Short Circuit 05/24/04 12:02:00 PM EDT

So what happens to people who want to contribute code, but don't want their name attached to it, for various reasons?

  • Such as encryption development in France or China, where unauthorized encryption is illegal, IIRC.
  • Or some employee whose boss wants to own all his creative work, on and off the clock.
  • Or people who simply don't want to take the risk of being unfairly targeted by some software company for writing code that looks vaguely like the company's.
  • Or people who had a great idea, but couldn't possibly know someone else had come up with the idea and copyrighted or patented it.

    IMO, it has its ups and its downs. It allows a greater degree of delegate-the-blame (Good for any large project, Objectively speaking), but it will reduce contributions.

  • shawn_willden 05/24/04 11:58:12 AM EDT

    What Linus is doing is making the accountability easier and somewhat more complete, not adding it. As he pointed out in his LKML post, Linux developers have been able to find the origin of every bit of code they've needed to, but the process has been painful and has required a little guesswork, particularly for the oldest stuff.

    What he's proposing here is just a slight formalization and elaboration of the process that has been used for years. Currently, if I submit a patch to LKML to fix, say, a VFS bug, it will get poked, prodded and adjusted on the mailing list until people think it's clean and solid. Then the subsystem maintainer (Al Viro, in this case) will pick it up, probably tweak it some more, attach a "From" comment, stating that I am the author and forward it to Linus. Linus will review it, accept it, and his scripts will add my name into the changelog and the CREDITS file.

    Since all of this happens on the public, archived, mailing list, there's plenty of accountability, but figuring out the sequence of events requires digging through the archives, and there may not be any obviously ideal search criteria.

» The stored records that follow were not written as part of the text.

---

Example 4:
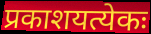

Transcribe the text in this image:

प्रकाशयत्येकः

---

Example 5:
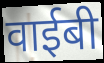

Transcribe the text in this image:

वाईबी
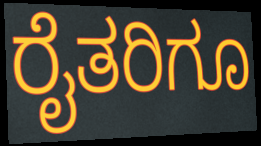
ರೈತರಿಗೂ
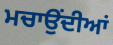
ਮਚਾਉਂਦੀਆਂ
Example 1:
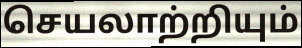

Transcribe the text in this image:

செயலாற்றியும்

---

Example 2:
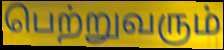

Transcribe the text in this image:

பெற்றுவரும்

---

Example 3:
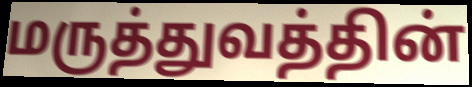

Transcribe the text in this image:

மருத்துவத்தின்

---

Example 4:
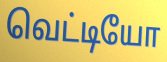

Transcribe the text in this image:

வெட்டியோ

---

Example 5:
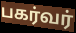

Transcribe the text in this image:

பகர்வர்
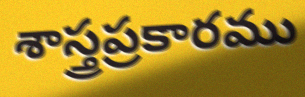
శాస్త్రప్రకారము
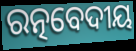
ରତ୍ନବେଦୀୟ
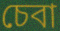
চেবা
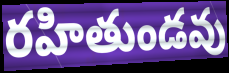
రహితుండవు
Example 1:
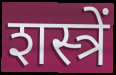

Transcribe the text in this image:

शस्त्रें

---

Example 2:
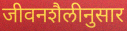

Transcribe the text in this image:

जीवनशैलीनुसार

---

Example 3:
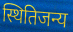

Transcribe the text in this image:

स्थितिजन्य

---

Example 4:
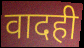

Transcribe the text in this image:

वादही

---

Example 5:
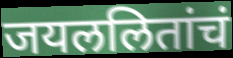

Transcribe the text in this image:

जयललितांचं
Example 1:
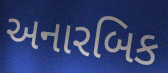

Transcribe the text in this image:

અનારબિક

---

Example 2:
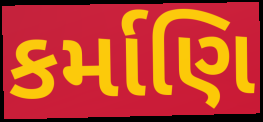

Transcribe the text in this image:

કર્માણિ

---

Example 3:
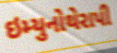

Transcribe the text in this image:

ઇમ્યુનોથેરાપી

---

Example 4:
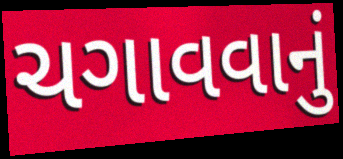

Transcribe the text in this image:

ચગાવવાનું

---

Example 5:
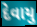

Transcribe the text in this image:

દેવાયુ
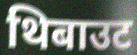
थिबाउट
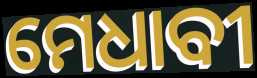
ମେଧାବୀ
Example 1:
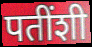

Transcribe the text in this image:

पतींशी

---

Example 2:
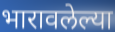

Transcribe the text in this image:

भारावलेल्या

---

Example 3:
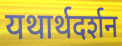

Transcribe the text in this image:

यथार्थदर्शन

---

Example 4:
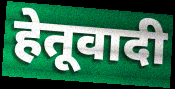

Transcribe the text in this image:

हेतूवादी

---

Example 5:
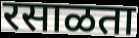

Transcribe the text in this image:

रसाळता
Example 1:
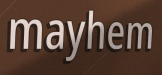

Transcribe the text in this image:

mayhem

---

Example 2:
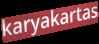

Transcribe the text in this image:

karyakartas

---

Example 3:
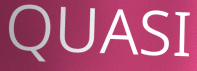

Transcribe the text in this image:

QUASI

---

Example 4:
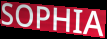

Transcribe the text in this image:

SOPHIA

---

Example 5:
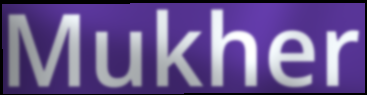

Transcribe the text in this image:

Mukher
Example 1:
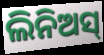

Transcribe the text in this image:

ଲିନିଅସ୍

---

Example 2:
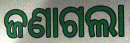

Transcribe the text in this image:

ଜଣାଗଲା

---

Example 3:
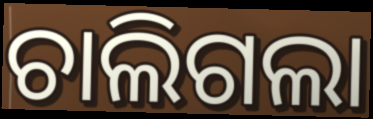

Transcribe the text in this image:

ଚାଲିଗଲା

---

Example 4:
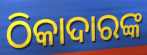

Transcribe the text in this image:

ଠିକାଦାରଙ୍କ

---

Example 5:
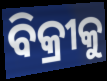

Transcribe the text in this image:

ବିକ୍ରୀକୁ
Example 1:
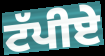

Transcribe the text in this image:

ਟੱਪੀਏ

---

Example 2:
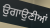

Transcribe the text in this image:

ਉਗਾਉਣੀਆਂ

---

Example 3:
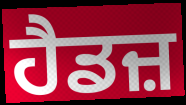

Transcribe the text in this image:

ਹੈਡਜ਼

    Now, Linus wants me to attach my name myself, and to do it in a standardized format so that it's more searchable. Further, he wants everyone else who modifies the patch in any way to add their stamp as well, providing a change history in the patch itself. It's a weak change history, since it doesn't describe what changed, but it provides the starting point for searching the archives.

    So, what Linus is asking for isn't so much to create a better accountability trail as it is to make the existing trail easier to follow. It's an ease-of-use optimization.

    Well, there is one way in which this is perhaps a significant enhancement, and that is that Linus wants to formally define the legal commitment a contributor makes. In a reasonable world, this should be unnecessary, since if I contribute some code that I don't own, I should be the one held liable for the copyright infringement, not the others who used it in good faith. In the litigious world we live in, however, it's a good idea to formally spell it out, and make clear to everyone that by attaching their name to a patch, they're providing a certain warranty of their right to contribute it.

    Good Idea 05/24/04 08:43:55 AM EDT

    This (in my experience) is standard procedure in industry, having to sign off on
    design forms, have code reviewed, etc. It's only surprising that it hasn't come
    to open source before.

    anon 05/24/04 08:41:10 AM EDT

    The authentication needs to be done using GPG (GNU Privacy Guard) or PGP (Pretty
    Good Privacy). This will prevent anyone in the future from inappropriately
    placing code in the kernel.

    These two programs provide an excellent means of determining the authenticity of
    the author.

    Moreover, the origins of all code submissions can easily be tracked and
    catalogued using some open source software some friend of mine and I have been
    working on.

    Friend of the LinuxKernel 05/24/04 08:19:38 AM EDT

    wow, this is how fast the community now works: OSDL has already just announced official adoption of the tracking suggestion.